## [WHAT YOU WILL DO]
Your copy should match the entries exactly, except that it holds no pictures.

## [DATA SHOWN]
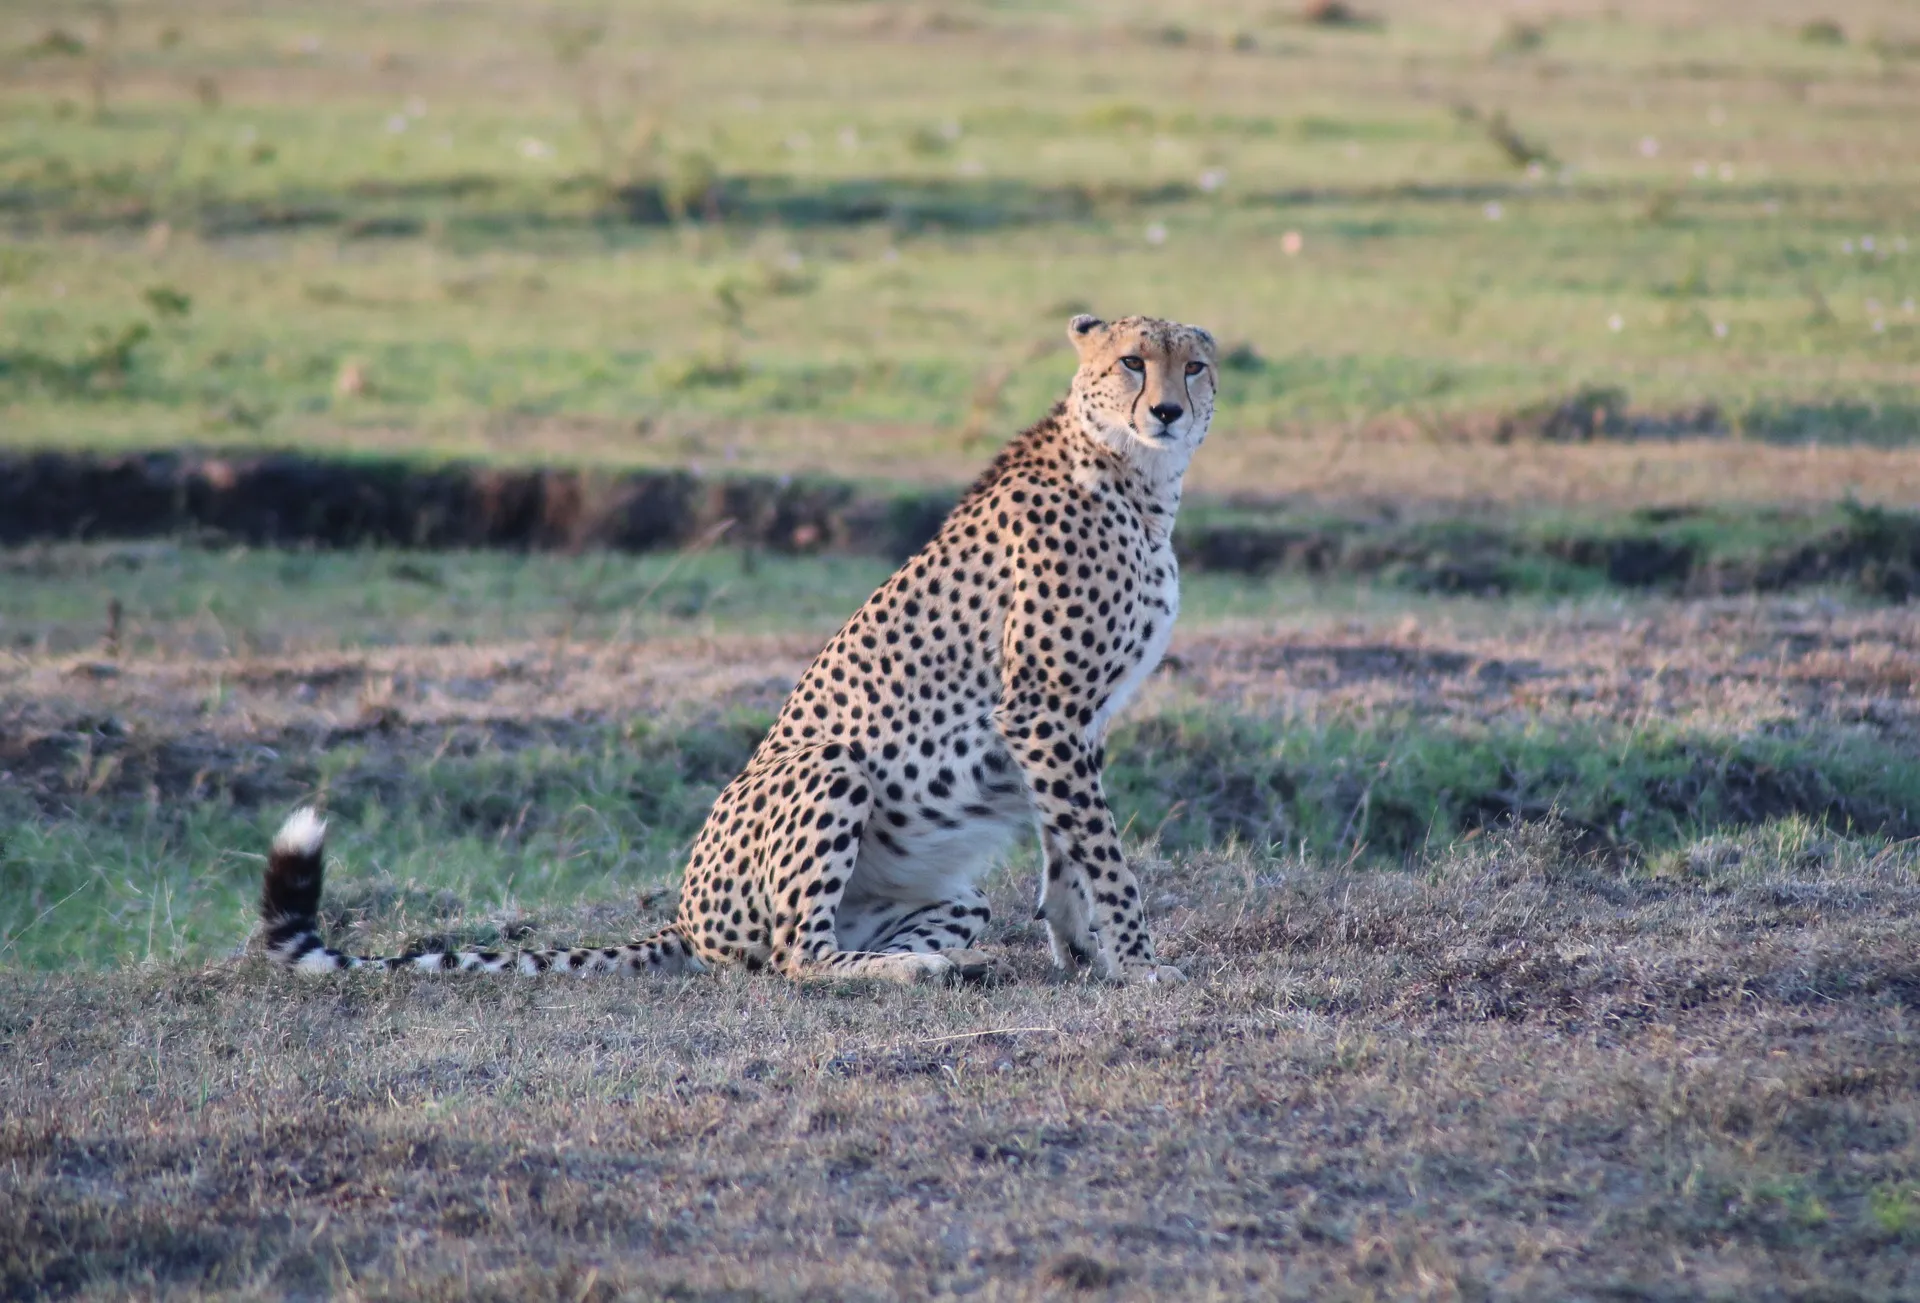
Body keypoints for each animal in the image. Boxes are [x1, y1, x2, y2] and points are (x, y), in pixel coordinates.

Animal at [263, 316, 1213, 982]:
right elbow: (1103, 851)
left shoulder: (1071, 721)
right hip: (830, 764)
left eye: (1193, 364)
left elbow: (1068, 848)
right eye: (1133, 362)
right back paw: (922, 969)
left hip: (951, 891)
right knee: (795, 957)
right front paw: (1140, 960)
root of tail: (684, 916)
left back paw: (948, 958)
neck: (1137, 480)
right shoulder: (1042, 709)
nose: (1168, 409)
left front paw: (1085, 951)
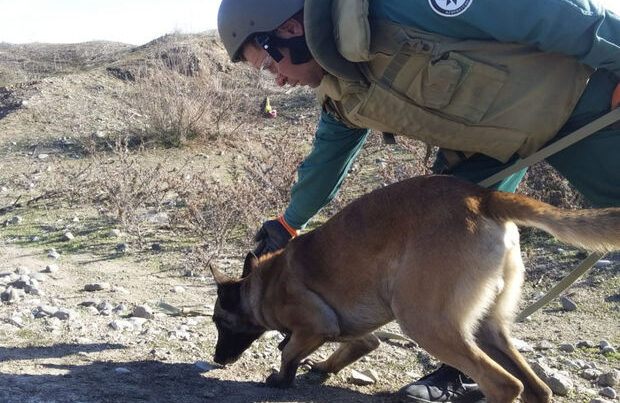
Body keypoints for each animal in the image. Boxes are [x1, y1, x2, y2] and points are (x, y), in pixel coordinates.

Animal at [209, 176, 620, 403]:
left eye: (219, 323)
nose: (216, 359)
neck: (261, 283)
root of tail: (482, 197)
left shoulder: (314, 326)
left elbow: (288, 351)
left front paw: (282, 379)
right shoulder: (359, 335)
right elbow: (350, 347)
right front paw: (323, 368)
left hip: (425, 323)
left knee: (504, 385)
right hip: (487, 329)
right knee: (536, 389)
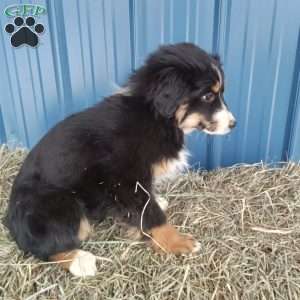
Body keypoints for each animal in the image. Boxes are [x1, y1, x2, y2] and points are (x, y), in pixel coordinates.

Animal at [4, 42, 234, 276]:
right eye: (208, 96)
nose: (233, 124)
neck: (155, 115)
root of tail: (11, 222)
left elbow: (147, 205)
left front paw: (158, 202)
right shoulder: (125, 180)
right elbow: (151, 214)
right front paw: (178, 242)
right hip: (60, 204)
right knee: (44, 247)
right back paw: (80, 261)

## [SOLUTION FOR THIS PROBLEM]
Body keypoints for each animal in the image. Boxes are [x1, y1, x2, y2] and points are (x, y), in pixel coordinates.

Animal at [263, 316, 1213, 982]:
right elbow: (1103, 851)
left shoulder: (1071, 721)
right hip: (830, 764)
left eye: (1193, 364)
left elbow: (1068, 848)
right eye: (1133, 362)
right back paw: (922, 969)
left hip: (951, 891)
right knee: (795, 957)
right front paw: (1140, 960)
root of tail: (684, 916)
left back paw: (948, 958)
neck: (1137, 480)
right shoulder: (1042, 709)
nose: (1168, 409)
left front paw: (1085, 951)
Body keypoints for each animal in the image. Boxes are [x1, y1, x2, y2] and points are (x, y), in pixel coordinates.

Animal at [209, 176, 620, 403]:
left eye: (219, 323)
nose: (216, 359)
neck: (261, 283)
root of tail: (482, 197)
left shoulder: (314, 326)
left elbow: (288, 351)
left front paw: (282, 379)
right shoulder: (359, 335)
right elbow: (350, 347)
right front paw: (323, 368)
left hip: (425, 323)
left knee: (504, 385)
right hip: (487, 329)
right knee: (536, 389)
Body keypoints for each animal in the image. Boxes are [x1, y1, x2, y2] and points are (x, y), in pixel coordinates.

Animal at [4, 42, 234, 276]:
right eye: (208, 96)
nose: (233, 124)
neck: (155, 115)
root of tail: (11, 222)
left elbow: (147, 205)
left front paw: (158, 202)
right shoulder: (125, 180)
right elbow: (151, 214)
right front paw: (178, 242)
right hip: (60, 204)
right knee: (44, 247)
right back paw: (80, 261)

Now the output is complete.